Finding good cannabis in Pattaya isn’t easy. Most of the shops here are running a business, but actual cannabis enthusiast owners and farmers are rare. The full breakdown is in the article on Pattaya’s recommended dispensaries.
While I was thinking through recommendations, the conversation turned to TAIMATON 大麻堂. I’d been heading there anyway, so I asked if he wanted to come along. He said yes and started gathering his things.
It reminded me of New York, where bumping into a Japanese traveler on the street and spending the day together was just something that happened sometimes. I’d gotten out of that habit with age, but this felt right.
Cats at TAIMATON 大麻堂

Cola was at the door when we arrived. She doesn’t run even when you pick her up, which is the best quality a cat can have. I left my new acquaintance standing there and spent about five minutes with the cat immediately upon arrival. I do feel a little bad about that.
While I was doing that, one of the staff was walking him through the current product selection. In the car he’d mentioned that not speaking English made it hard to ask questions at dispensaries. TAIMATON gets a lot of Asian customers who aren’t confident in English, and they’ve built the kind of support around that which makes it actually work. It was good to see.

The owner joined us and we all smoked together. I was acting as interpreter in the middle. At some point he turned to me with a big smile and said “this is genuinely incredible, I can’t believe how lucky I am, I’m so glad I said something.” I understood that feeling. Something similar happened to me in my twenties. Being that openly happy about something is contagious.
The next day I was actually already planning to visit the cannabis farm that TAIMATON operates, to make bonsai there. That was part of why I’d stopped by tonight. On an impulse I asked him if he wanted to come along to a cannabis farm the next morning. He said yes immediately. The TAIMATON crew responded with “any friend of Kei’s is welcome” and that was settled.
So somehow, the next day he was coming with us to the farm. I rode back in the sea breeze feeling good about how the day had ended.
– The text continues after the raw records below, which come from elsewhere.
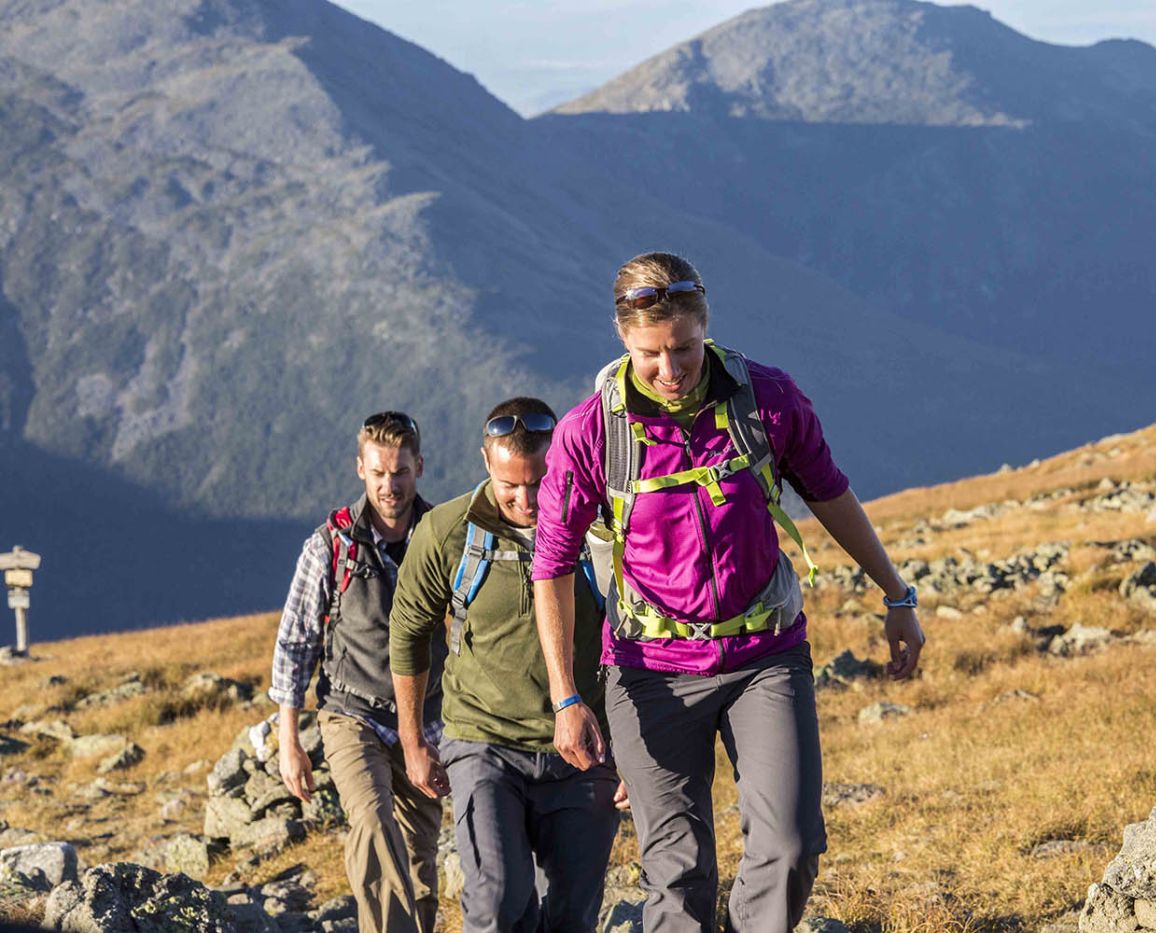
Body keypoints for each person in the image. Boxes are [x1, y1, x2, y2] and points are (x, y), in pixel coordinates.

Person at [532, 252, 926, 931]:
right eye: (651, 353)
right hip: (649, 672)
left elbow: (828, 492)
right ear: (623, 340)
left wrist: (896, 595)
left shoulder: (766, 398)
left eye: (684, 347)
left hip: (765, 656)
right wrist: (567, 694)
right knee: (677, 874)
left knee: (792, 846)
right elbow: (552, 564)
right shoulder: (591, 432)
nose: (671, 368)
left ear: (705, 327)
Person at [389, 397, 623, 933]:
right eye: (508, 484)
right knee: (496, 902)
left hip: (585, 751)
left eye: (539, 482)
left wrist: (631, 750)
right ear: (485, 463)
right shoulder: (448, 534)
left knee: (571, 916)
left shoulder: (601, 530)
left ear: (561, 460)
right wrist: (412, 741)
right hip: (483, 743)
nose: (525, 499)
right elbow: (408, 635)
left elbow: (636, 636)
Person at [268, 411, 446, 933]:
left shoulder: (443, 540)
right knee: (371, 823)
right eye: (378, 473)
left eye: (401, 472)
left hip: (428, 723)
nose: (390, 486)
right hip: (352, 715)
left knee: (419, 861)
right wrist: (288, 740)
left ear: (419, 466)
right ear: (360, 470)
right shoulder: (330, 545)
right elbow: (295, 642)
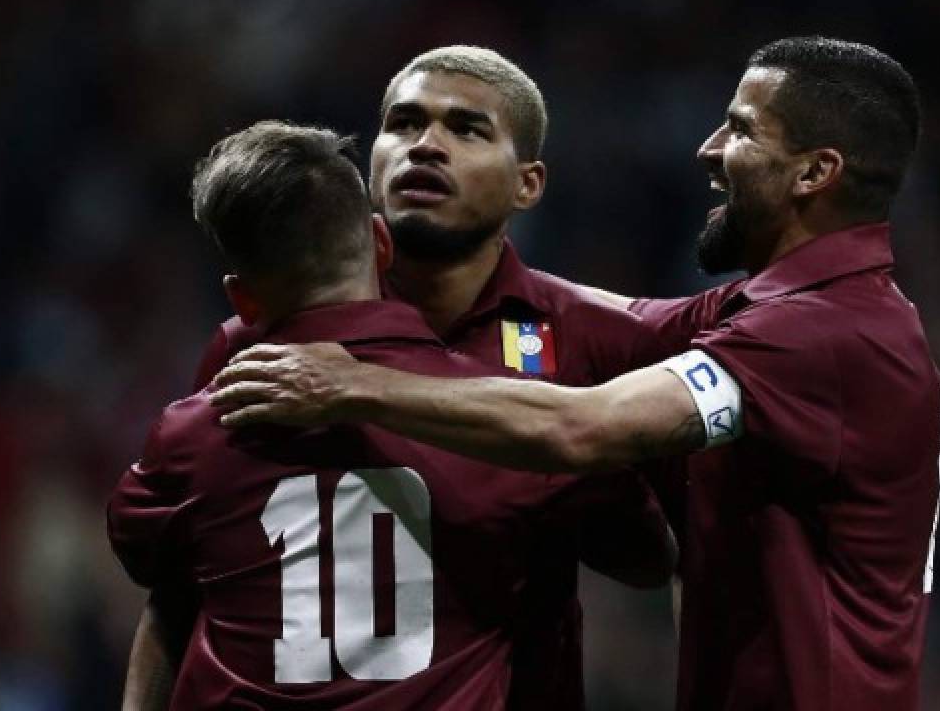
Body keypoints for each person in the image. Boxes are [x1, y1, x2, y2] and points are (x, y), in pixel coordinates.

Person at [211, 37, 940, 711]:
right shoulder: (774, 314)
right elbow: (178, 596)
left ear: (816, 172)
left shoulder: (821, 333)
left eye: (741, 129)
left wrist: (350, 384)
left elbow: (581, 431)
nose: (708, 148)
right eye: (403, 124)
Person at [108, 121, 674, 709]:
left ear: (242, 297)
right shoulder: (512, 424)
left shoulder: (191, 435)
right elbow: (646, 554)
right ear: (382, 244)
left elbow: (146, 556)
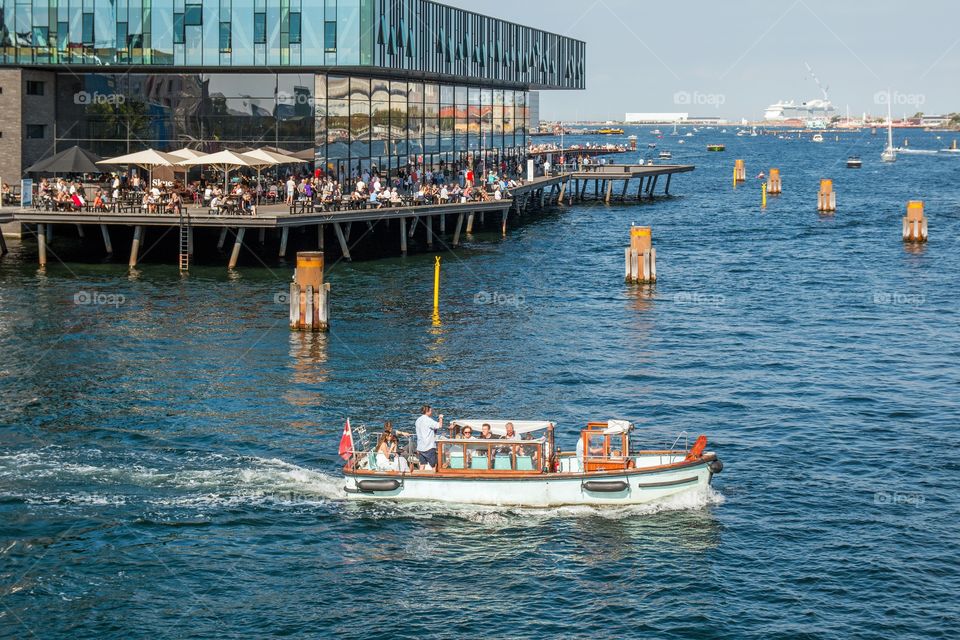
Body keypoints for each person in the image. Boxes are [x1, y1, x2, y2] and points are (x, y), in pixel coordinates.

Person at [415, 404, 443, 470]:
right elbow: (439, 425)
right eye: (430, 411)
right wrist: (441, 418)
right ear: (427, 411)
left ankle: (420, 477)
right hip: (429, 446)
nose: (431, 412)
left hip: (420, 446)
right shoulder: (428, 420)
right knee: (434, 465)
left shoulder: (418, 420)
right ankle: (434, 478)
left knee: (422, 464)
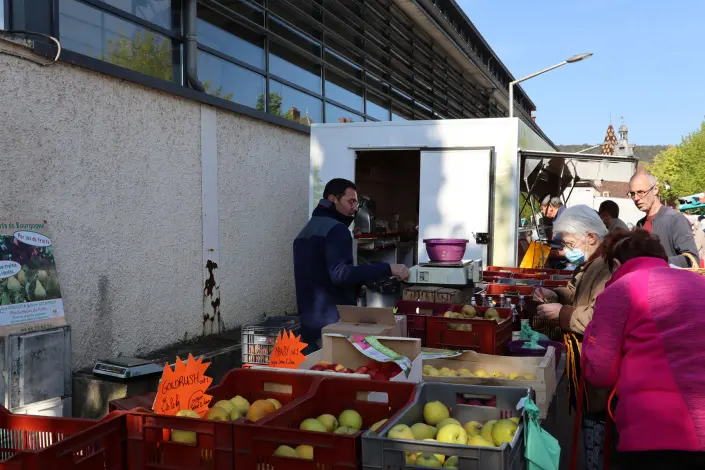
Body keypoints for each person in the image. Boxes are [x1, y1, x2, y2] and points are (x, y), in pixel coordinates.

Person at [582, 229, 705, 470]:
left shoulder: (620, 290)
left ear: (616, 265)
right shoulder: (699, 284)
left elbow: (600, 373)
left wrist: (589, 337)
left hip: (652, 432)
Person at [532, 204, 612, 470]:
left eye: (568, 243)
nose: (565, 251)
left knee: (596, 437)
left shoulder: (606, 267)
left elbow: (599, 317)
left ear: (590, 237)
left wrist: (563, 313)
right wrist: (556, 294)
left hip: (599, 373)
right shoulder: (590, 263)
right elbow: (577, 293)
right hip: (588, 368)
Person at [293, 178, 410, 353]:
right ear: (333, 199)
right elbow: (340, 274)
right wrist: (388, 268)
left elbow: (319, 273)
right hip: (333, 322)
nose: (355, 208)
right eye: (351, 201)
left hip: (309, 322)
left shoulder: (306, 230)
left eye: (356, 203)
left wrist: (358, 284)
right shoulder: (336, 229)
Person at [629, 172, 699, 267]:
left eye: (641, 192)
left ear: (655, 189)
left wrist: (656, 262)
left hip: (670, 276)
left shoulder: (675, 219)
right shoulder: (640, 224)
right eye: (632, 194)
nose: (636, 198)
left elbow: (692, 259)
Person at [541, 196, 567, 268]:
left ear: (550, 206)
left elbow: (571, 251)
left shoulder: (564, 218)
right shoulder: (558, 217)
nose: (541, 211)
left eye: (542, 208)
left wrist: (547, 253)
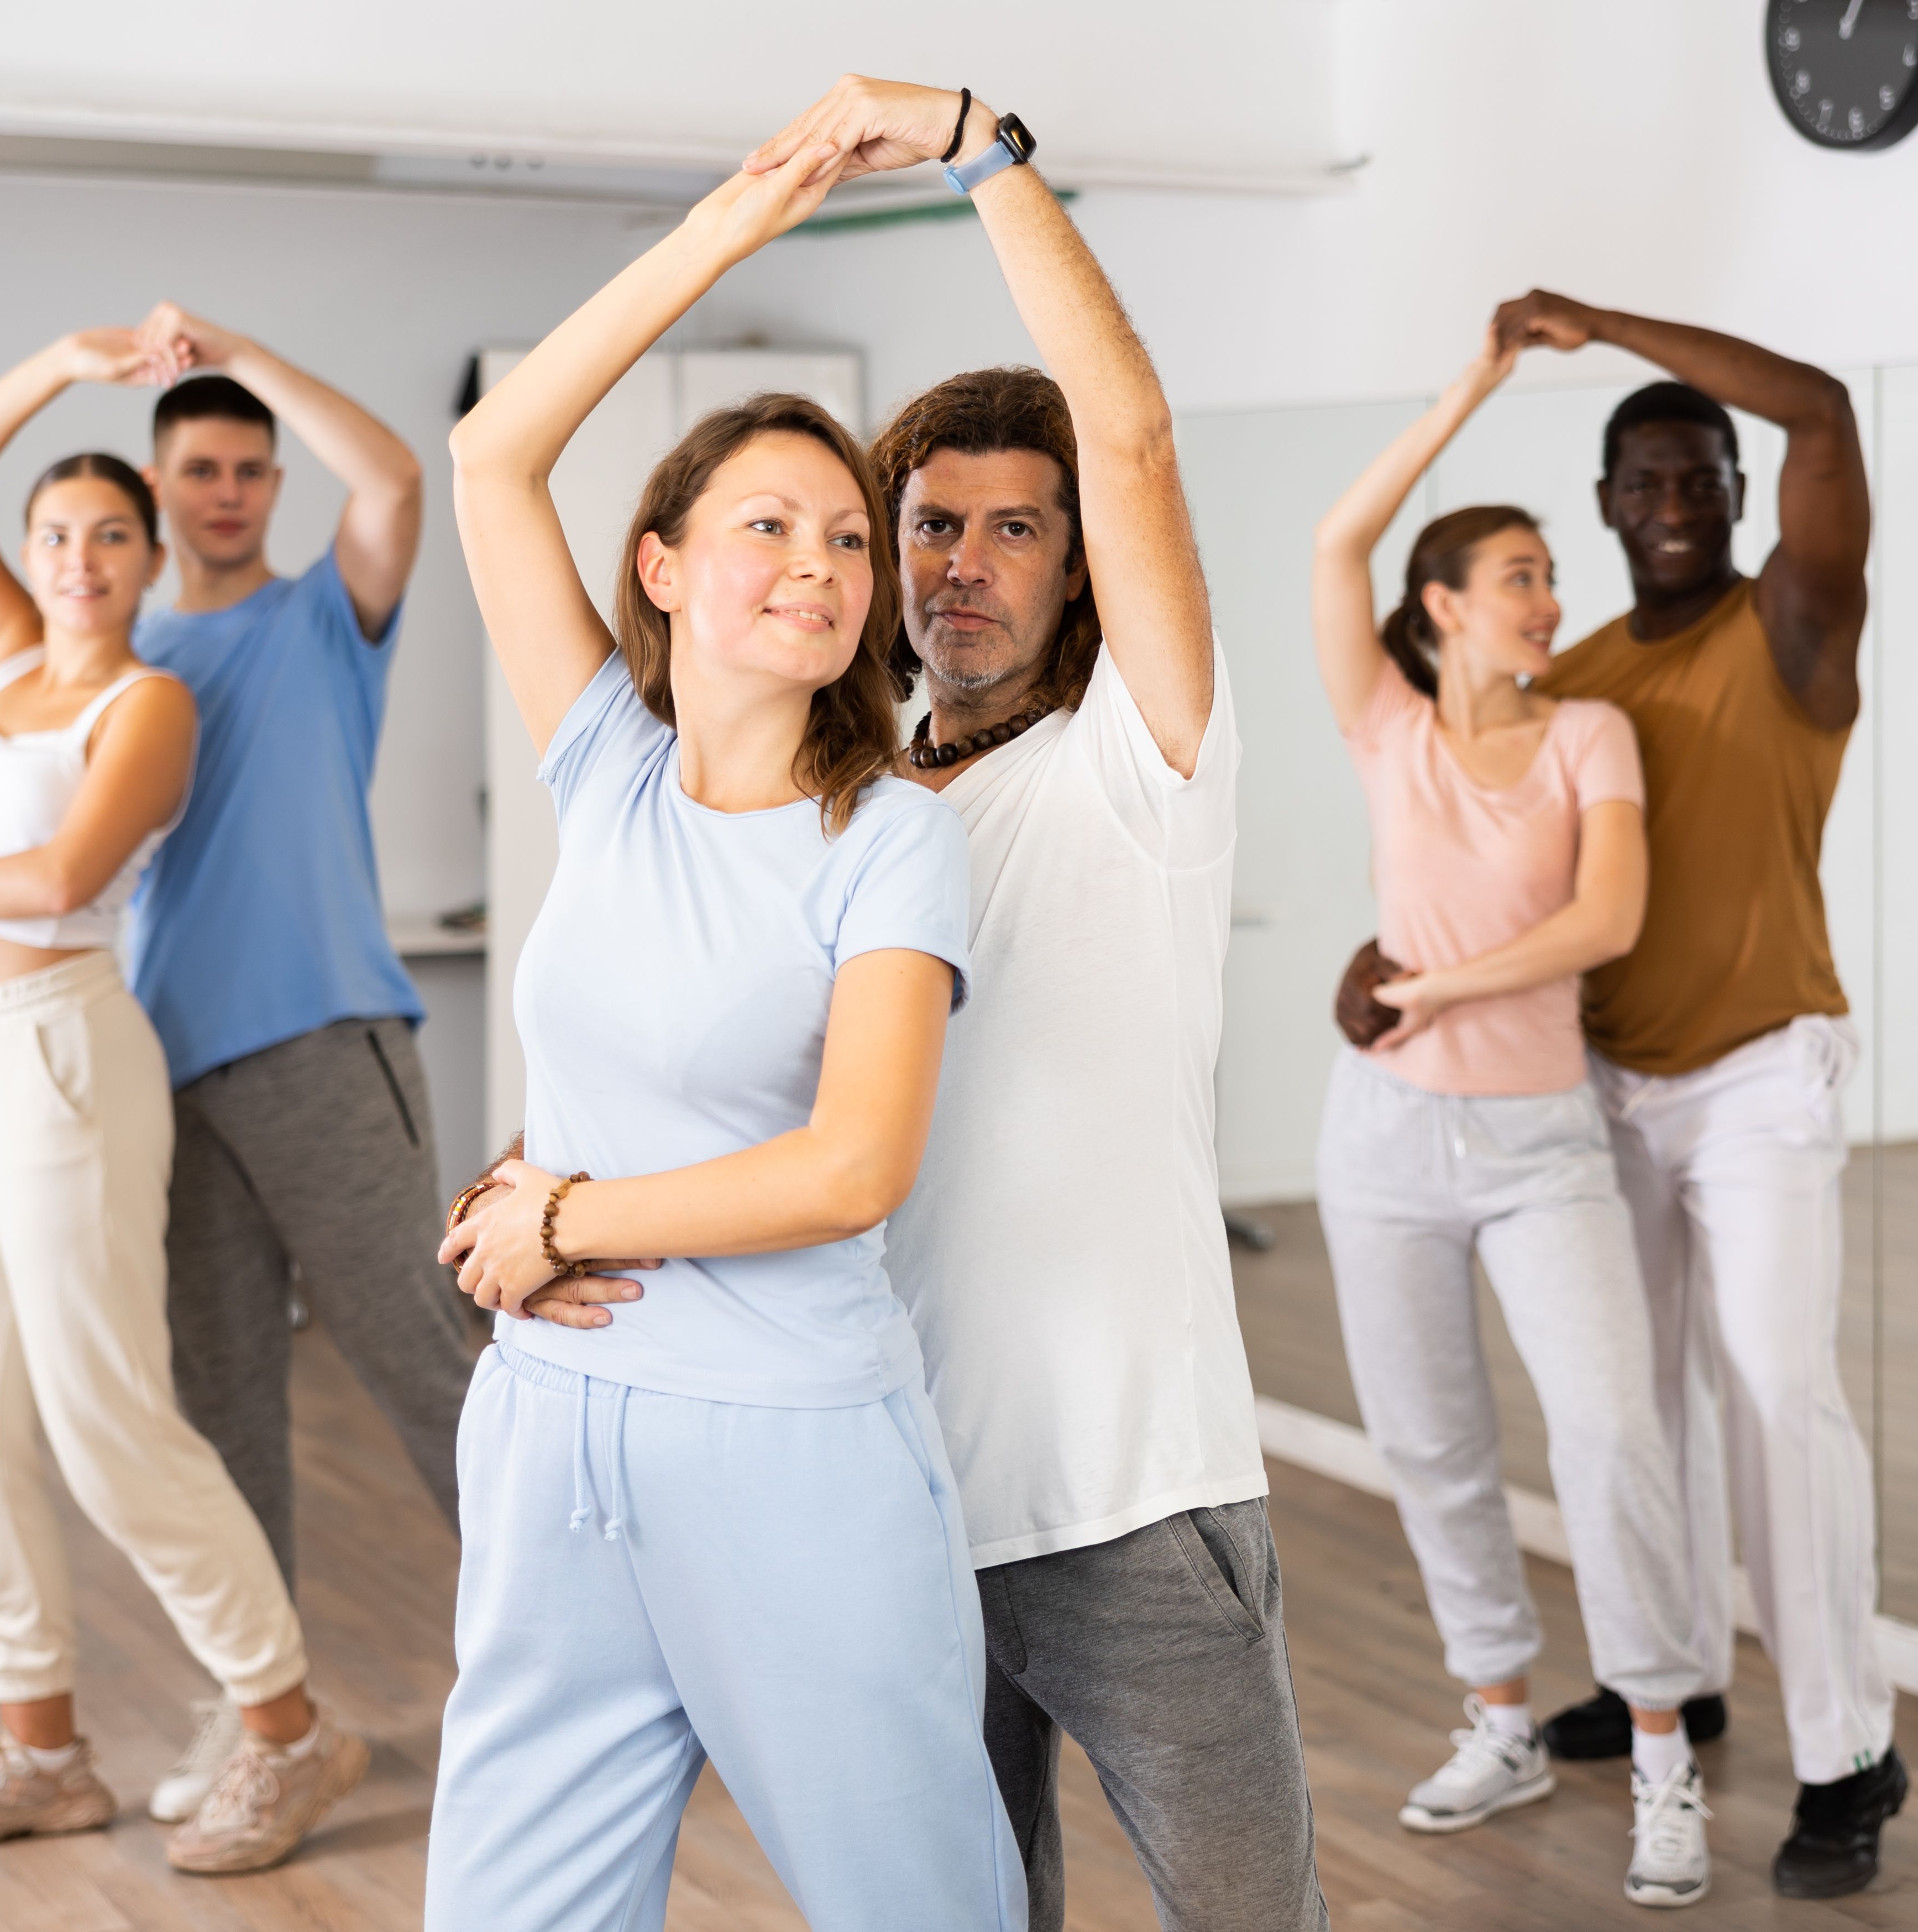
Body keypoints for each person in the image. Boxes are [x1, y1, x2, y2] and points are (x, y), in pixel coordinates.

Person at [742, 76, 1325, 1931]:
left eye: (1015, 529)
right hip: (902, 1497)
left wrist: (990, 157)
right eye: (931, 523)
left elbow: (1136, 441)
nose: (963, 564)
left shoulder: (1134, 766)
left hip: (1127, 1500)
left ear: (1078, 568)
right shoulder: (849, 817)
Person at [423, 124, 1017, 1930]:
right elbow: (492, 453)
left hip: (788, 1445)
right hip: (551, 1422)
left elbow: (854, 1165)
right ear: (664, 567)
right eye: (768, 524)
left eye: (849, 537)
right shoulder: (610, 769)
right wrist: (739, 216)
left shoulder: (892, 837)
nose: (824, 563)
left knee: (916, 1901)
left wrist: (559, 1217)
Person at [0, 331, 364, 1875]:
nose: (77, 556)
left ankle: (284, 1729)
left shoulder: (149, 705)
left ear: (148, 552)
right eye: (56, 531)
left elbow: (60, 873)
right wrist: (60, 361)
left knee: (107, 1423)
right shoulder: (2, 669)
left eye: (113, 533)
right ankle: (37, 1749)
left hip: (60, 1054)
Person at [1490, 289, 1905, 1900]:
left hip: (1757, 1078)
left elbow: (1820, 408)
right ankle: (1670, 1673)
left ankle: (1844, 1754)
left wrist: (1597, 323)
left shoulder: (1793, 629)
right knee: (1621, 1408)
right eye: (1640, 486)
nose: (1670, 507)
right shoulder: (1574, 681)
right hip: (1599, 1080)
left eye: (1695, 479)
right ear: (1603, 509)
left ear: (1733, 493)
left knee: (1773, 1402)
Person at [1308, 327, 1712, 1908]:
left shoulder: (1587, 737)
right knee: (1431, 1446)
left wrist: (1436, 985)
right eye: (1521, 575)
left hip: (1545, 1140)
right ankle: (1496, 1713)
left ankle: (1663, 1754)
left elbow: (1606, 920)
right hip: (1386, 1145)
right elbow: (1337, 538)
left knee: (1610, 1435)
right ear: (1444, 609)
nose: (1548, 600)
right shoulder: (1387, 732)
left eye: (1551, 573)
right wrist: (1472, 388)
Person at [120, 308, 485, 1815]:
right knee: (222, 1406)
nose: (227, 491)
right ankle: (255, 1714)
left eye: (251, 470)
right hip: (171, 1075)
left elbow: (395, 478)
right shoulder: (121, 651)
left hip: (326, 1044)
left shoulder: (321, 617)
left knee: (428, 1372)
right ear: (155, 486)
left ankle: (618, 1664)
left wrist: (246, 354)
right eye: (200, 467)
At some point during the evening he’d said he’d heard Japanese people living in Thailand could be sketchy. I told him: nowhere do Japanese people get scammed more reliably than by other Japanese people abroad. There are also people in Thailand who operate in genuinely dangerous ways, so you need sharper instincts here than you would back home. Most of the Japanese people I know in Thailand I could count on one hand. But very occasionally you meet someone who is genuinely good. Travel isn’t about where you go. It’s about who you meet and how you spend the time. The experience you get back depends entirely on that. So keep filtering, and keep looking for good people. Not just Japanese people.
The whole point of travel is that “who you spend your time with and how” changes everything about what the trip becomes.
That’s something I only understand because I’ve been living outside Japan since I was 18. Coming to Thailand just to smoke cannabis is completely fine. But if you can, try being conscious of who you’re with when you do it. Who you share a smoke with changes the experience more than the cannabis does.